After The Distemper Time - in the beginning of XVII century, Russia survived through the reign of two self-styled Tsars and Polish-Swedish intervention, regained its statehood with a new monarchical dynasty of the Romanovs who came to power in 1613. In the reign of Alexey Mikhailovich Romanov (the second Tsar of the dynasty), in the middle of XVII century, a national liberation war under the command of Bogdan Khmelnitsky was waged in Ukraine against Polish dominion.
When Bogdan Khmelnitsky died in 1657 Cossack leaders started power fight that entailed forming of pro-Moscow, pro-Polish and even pro-Turkish groups. Conflicts lasted till 80th years of XVII century and testified against necessary conditions for creation of independent Ukraine.

Right-bank Ukraine and Byelorussia remained under power of Rzeczpospolita. Their nationalization by Russia was due to division of Poland between Russia, Prussia and Austria. Thus Western Ukraine (Galitsia), and even earlier Transcarpathian Russia were given to the Austrian empire.

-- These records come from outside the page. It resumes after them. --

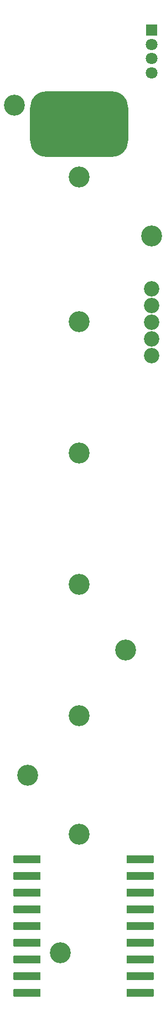
<source format=gbs>
G04 #@! TF.GenerationSoftware,KiCad,Pcbnew,7.0.5-0*
G04 #@! TF.CreationDate,2024-12-12T00:25:15-05:00*
G04 #@! TF.ProjectId,ESP32_MIDI_v3.kicad_pro,45535033-325f-44d4-9944-495f76332e6b,rev?*
G04 #@! TF.SameCoordinates,Original*
G04 #@! TF.FileFunction,Soldermask,Bot*
G04 #@! TF.FilePolarity,Negative*
%FSLAX46Y46*%
G04 Gerber Fmt 4.6, Leading zero omitted, Abs format (unit mm)*
G04 Created by KiCad (PCBNEW 7.0.5-0) date 2024-12-12 00:25:15*
%MOMM*%
%LPD*%
G01*
G04 APERTURE LIST*
G04 Aperture macros list*
%AMRoundRect*
0 Rectangle with rounded corners*
0 $1 Rounding radius*
0 $2 $3 $4 $5 $6 $7 $8 $9 X,Y pos of 4 corners*
0 Add a 4 corners polygon primitive as box body*
4,1,4,$2,$3,$4,$5,$6,$7,$8,$9,$2,$3,0*
0 Add four circle primitives for the rounded corners*
1,1,$1+$1,$2,$3*
1,1,$1+$1,$4,$5*
1,1,$1+$1,$6,$7*
1,1,$1+$1,$8,$9*
0 Add four rect primitives between the rounded corners*
20,1,$1+$1,$2,$3,$4,$5,0*
20,1,$1+$1,$4,$5,$6,$7,0*
20,1,$1+$1,$6,$7,$8,$9,0*
20,1,$1+$1,$8,$9,$2,$3,0*%
%AMFreePoly0*
4,1,25,0.515063,3.095106,0.530902,3.095106,0.543715,3.085796,0.558779,3.080902,0.568088,3.068088,0.580902,3.058779,0.585796,3.043715,0.595106,3.030902,0.595106,3.015062,0.600000,3.000000,0.600000,-1.000000,-0.600000,-1.000000,-0.600000,3.000000,-0.595106,3.015062,-0.595106,3.030902,-0.585796,3.043715,-0.580902,3.058779,-0.568088,3.068088,-0.558779,3.080902,-0.543715,3.085796,
-0.530902,3.095106,-0.515063,3.095106,-0.500000,3.100000,0.500000,3.100000,0.515063,3.095106,0.515063,3.095106,$1*%
G04 Aperture macros list end*
%ADD10C,2.340000*%
%ADD11C,3.200000*%
%ADD12FreePoly0,90.000000*%
%ADD13FreePoly0,270.000000*%
%ADD14RoundRect,2.500000X5.000000X2.500000X-5.000000X2.500000X-5.000000X-2.500000X5.000000X-2.500000X0*%
%ADD15R,1.800000X1.800000*%
%ADD16C,1.800000*%
G04 APERTURE END LIST*
D10*
X51000000Y-73000000D03*
X51000000Y-75540000D03*
X51000000Y-78080000D03*
X51000000Y-80620000D03*
X51000000Y-83160000D03*
D11*
X51000000Y-65000000D03*
X30000000Y-45050000D03*
X32000000Y-147000000D03*
X47000000Y-128000000D03*
X37000000Y-174000000D03*
X39922000Y-48000000D03*
X39922000Y-138000000D03*
X39922000Y-156000000D03*
X39922000Y-118000000D03*
X39922000Y-98000000D03*
D12*
X33000000Y-180160000D03*
X33000000Y-177620000D03*
X33000000Y-175080000D03*
X33000000Y-172540000D03*
X33000000Y-170000000D03*
X33000000Y-167460000D03*
X33000000Y-164920000D03*
X33000000Y-162380000D03*
X33000000Y-159840000D03*
D13*
X48240000Y-159840000D03*
X48240000Y-162380000D03*
X48240000Y-164920000D03*
X48240000Y-167460000D03*
X48240000Y-170000000D03*
X48240000Y-172540000D03*
X48240000Y-175080000D03*
X48240000Y-177620000D03*
X48240000Y-180160000D03*
D14*
X39922000Y-48000000D03*
D15*
X51000000Y-33682000D03*
D16*
X51000000Y-35841000D03*
X51000000Y-38000000D03*
X51000000Y-40159000D03*
D11*
X39922000Y-78000000D03*
X39922000Y-56000000D03*
M02*

</source>
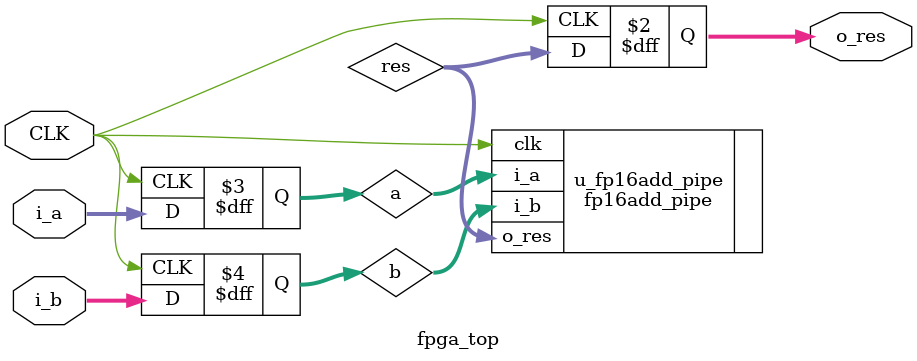
<source format=v>
 module fpga_top(
   input  wire CLK,

   input  wire [15:0] i_a,
   input  wire [15:0] i_b,
   output reg  [15:0] o_res
);

reg  [15:0] a, b;
wire [15:0] res;

always @(posedge CLK) begin
   o_res <= res;
   a     <= i_a;
   b     <= i_b;
end

fp16add_pipe u_fp16add_pipe(
   .clk   (CLK  ),
   .i_a   (a    ),
   .i_b   (b    ),
   .o_res (res  )
);

endmodule


</source>
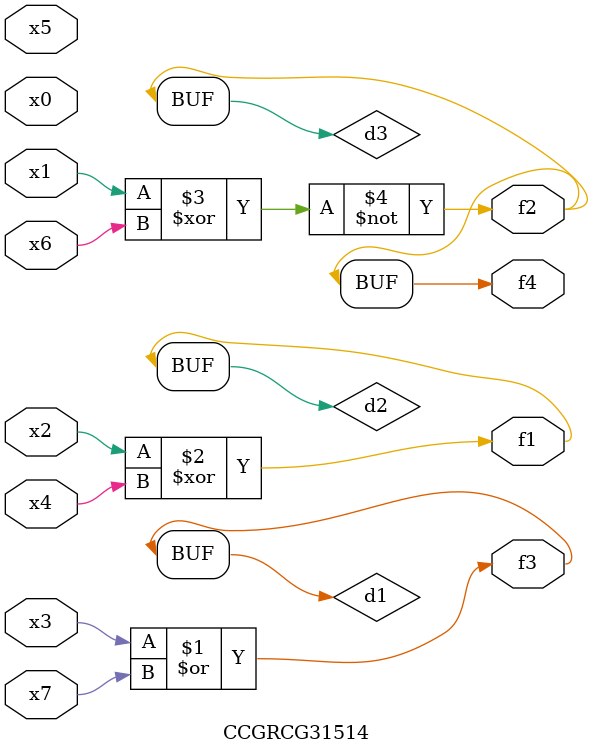
<source format=v>
module CCGRCG31514(
	input x0, x1, x2, x3, x4, x5, x6, x7,
	output f1, f2, f3, f4
);

	wire d1, d2, d3;

	or (d1, x3, x7);
	xor (d2, x2, x4);
	xnor (d3, x1, x6);
	assign f1 = d2;
	assign f2 = d3;
	assign f3 = d1;
	assign f4 = d3;
endmodule

</source>
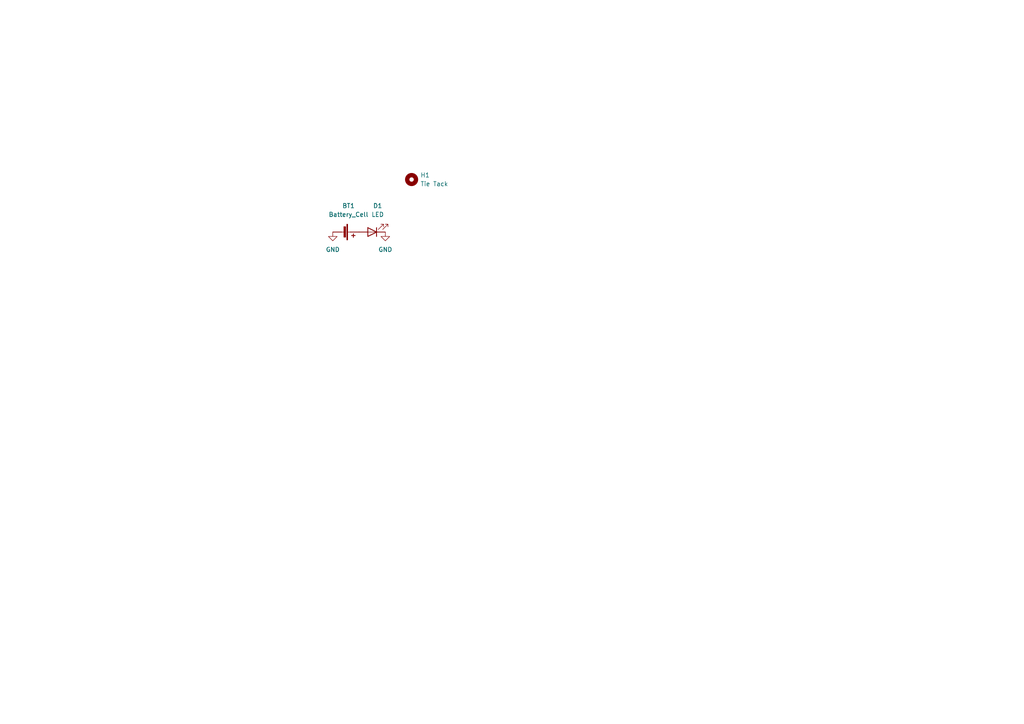
<source format=kicad_sch>
(kicad_sch (version 20211123) (generator eeschema)

  (uuid d55e9a38-7859-4392-9838-fd2bb7690f3c)

  (paper "A4")

  


  (symbol (lib_id "Mechanical:MountingHole") (at 119.38 52.07 0) (unit 1)
    (in_bom yes) (on_board yes) (fields_autoplaced)
    (uuid 1b216943-a1de-4fbc-855f-808d009178b2)
    (property "Reference" "H1" (id 0) (at 121.92 50.7999 0)
      (effects (font (size 1.27 1.27)) (justify left))
    )
    (property "Value" "Tie Tack" (id 1) (at 121.92 53.3399 0)
      (effects (font (size 1.27 1.27)) (justify left))
    )
    (property "Footprint" "MountingHole:MountingHole_2.2mm_M2_DIN965_Pad" (id 2) (at 119.38 52.07 0)
      (effects (font (size 1.27 1.27)) hide)
    )
    (property "Datasheet" "~" (id 3) (at 119.38 52.07 0)
      (effects (font (size 1.27 1.27)) hide)
    )
  )

  (symbol (lib_id "power:GND") (at 111.76 67.31 0) (unit 1)
    (in_bom yes) (on_board yes) (fields_autoplaced)
    (uuid 56080b3b-b5c9-4427-991e-72c1e9c79fbd)
    (property "Reference" "#PWR0101" (id 0) (at 111.76 73.66 0)
      (effects (font (size 1.27 1.27)) hide)
    )
    (property "Value" "GND" (id 1) (at 111.76 72.39 0))
    (property "Footprint" "" (id 2) (at 111.76 67.31 0)
      (effects (font (size 1.27 1.27)) hide)
    )
    (property "Datasheet" "" (id 3) (at 111.76 67.31 0)
      (effects (font (size 1.27 1.27)) hide)
    )
    (pin "1" (uuid 1bc8e9c7-5681-4a00-a8be-56092a00cad3))
  )

  (symbol (lib_id "Device:LED") (at 107.95 67.31 180) (unit 1)
    (in_bom yes) (on_board yes) (fields_autoplaced)
    (uuid 69baf9b9-a850-405c-a3d4-c4ee281812b6)
    (property "Reference" "D1" (id 0) (at 109.5375 59.69 0))
    (property "Value" "LED" (id 1) (at 109.5375 62.23 0))
    (property "Footprint" "LED_THT:LED_D5.0mm" (id 2) (at 107.95 67.31 0)
      (effects (font (size 1.27 1.27)) hide)
    )
    (property "Datasheet" "~" (id 3) (at 107.95 67.31 0)
      (effects (font (size 1.27 1.27)) hide)
    )
    (pin "1" (uuid 6e6010fe-7f50-4b29-8eaf-44a04d608bdf))
    (pin "2" (uuid 5debb19c-708b-4d7a-ab03-da67c60ee8b2))
  )

  (symbol (lib_id "Device:Battery_Cell") (at 99.06 67.31 270) (unit 1)
    (in_bom yes) (on_board yes) (fields_autoplaced)
    (uuid 6c524020-9618-4505-875a-c7feb99c704a)
    (property "Reference" "BT1" (id 0) (at 101.092 59.69 90))
    (property "Value" "Battery_Cell" (id 1) (at 101.092 62.23 90))
    (property "Footprint" "Battery:BatteryHolder_LINX_BAT-HLD-012-SMT" (id 2) (at 100.584 67.31 90)
      (effects (font (size 1.27 1.27)) hide)
    )
    (property "Datasheet" "~" (id 3) (at 100.584 67.31 90)
      (effects (font (size 1.27 1.27)) hide)
    )
    (pin "1" (uuid b471cd42-3eaa-4994-90c5-fd27cb2554af))
    (pin "2" (uuid 793597cf-55f5-4044-ad65-85ad5e0dfe6e))
  )

  (symbol (lib_id "power:GND") (at 96.52 67.31 0) (unit 1)
    (in_bom yes) (on_board yes) (fields_autoplaced)
    (uuid 7b6acd36-d0a9-49e6-a287-f16dd45b0e0c)
    (property "Reference" "#PWR0102" (id 0) (at 96.52 73.66 0)
      (effects (font (size 1.27 1.27)) hide)
    )
    (property "Value" "GND" (id 1) (at 96.52 72.39 0))
    (property "Footprint" "" (id 2) (at 96.52 67.31 0)
      (effects (font (size 1.27 1.27)) hide)
    )
    (property "Datasheet" "" (id 3) (at 96.52 67.31 0)
      (effects (font (size 1.27 1.27)) hide)
    )
    (pin "1" (uuid a2038e82-3a2d-4a72-8c2f-6d816b131cd5))
  )

  (sheet_instances
    (path "/" (page "1"))
  )

  (symbol_instances
    (path "/56080b3b-b5c9-4427-991e-72c1e9c79fbd"
      (reference "#PWR0101") (unit 1) (value "GND") (footprint "")
    )
    (path "/7b6acd36-d0a9-49e6-a287-f16dd45b0e0c"
      (reference "#PWR0102") (unit 1) (value "GND") (footprint "")
    )
    (path "/6c524020-9618-4505-875a-c7feb99c704a"
      (reference "BT1") (unit 1) (value "Battery_Cell") (footprint "Battery:BatteryHolder_LINX_BAT-HLD-012-SMT")
    )
    (path "/69baf9b9-a850-405c-a3d4-c4ee281812b6"
      (reference "D1") (unit 1) (value "LED") (footprint "LED_THT:LED_D5.0mm")
    )
    (path "/1b216943-a1de-4fbc-855f-808d009178b2"
      (reference "H1") (unit 1) (value "Tie Tack") (footprint "MountingHole:MountingHole_2.2mm_M2_DIN965_Pad")
    )
  )
)

</source>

XVIII - XIX centuries were the time of further expansion of Russian borders to the west and south. In the reign of Peter the Great Russia became an empire (1721). The Northern War resulted in nationalization of a part of Baltic territories including Lithuania that joined Russia after the 3rd division of Rzeczpospolita in the time of Ekaterina II (1795). Gradual release of Estonian and Latvian culture from German influence and Lithuanian from Polish, however, didn't reduce West-European traditions in this region supported by Catholicism and Protestantism.

Territorial development of Russia in XVII - XVIII centuries was accompanied by the natural increase of population. Whereas nationalization of western territories and Ukraine didn't result in migration of population, expansion of Russia in southern direction opened new opportunities for colonization. Russian-Turkish Wars of XVIII century gave Russia an outlet to the Black Sea. Northern Pre-Black Sea territories, including the Crimean Khanate, were as well gained by Russia.

In the Northern Caucasus the border line followed the Kuban and Terek Rivers, and in some places even protruded from them. An intensive development began in steppe southern regions, south-eastern and pre-Ural territories of the European part of Russia. The quickest development was carried out in Novorussia - the official name of Northern pre-Black Sea and pre-Azov Sea territories. The most of re-settlers here were Russians and Ukrainians, but among colonists there were also Germans, Greeks, Serbs, Bulgarians who were invited to Russia. Many German colonists settled in the Volga region. Zaporozhye cossacks were resettled in Kuban.Process of nationalization of different regions had a dissimilar character.

New territories, as a rule, were gained by force, but in some cases it is possible to speak about voluntary joining. As in the case of Pereyaslavskaya Rada. Voluntary annexation of East Georgia was nothing else than an optimum historical choice in conditions of a threat of enslavement from more dangerous than Russia, aggressive neighbours. There were cases when feudal lords and tribal leaders took Russian citizenship hoping to protect themselves under the power of mighty state or changing one political dependence for the other.

Russia grew expanding its power over huge regions, and by the end of XIX century Russia possessed territories from the mouths of the Danube and Visla in the west, reached the Pacific Ocean in the east, began in the Euroasian tundra in the north and had borders with Turkey, Iran, Afghanistan and China in the south. According to the size and population Russia was the largest power of the world. The total area of the Russian Empire equaled 21,3 million square kilometers. 128 million people were registered in national census of 1897 (Finland and Polish provinces included), by the year of 1914 population of Russia increased up to 178 millions.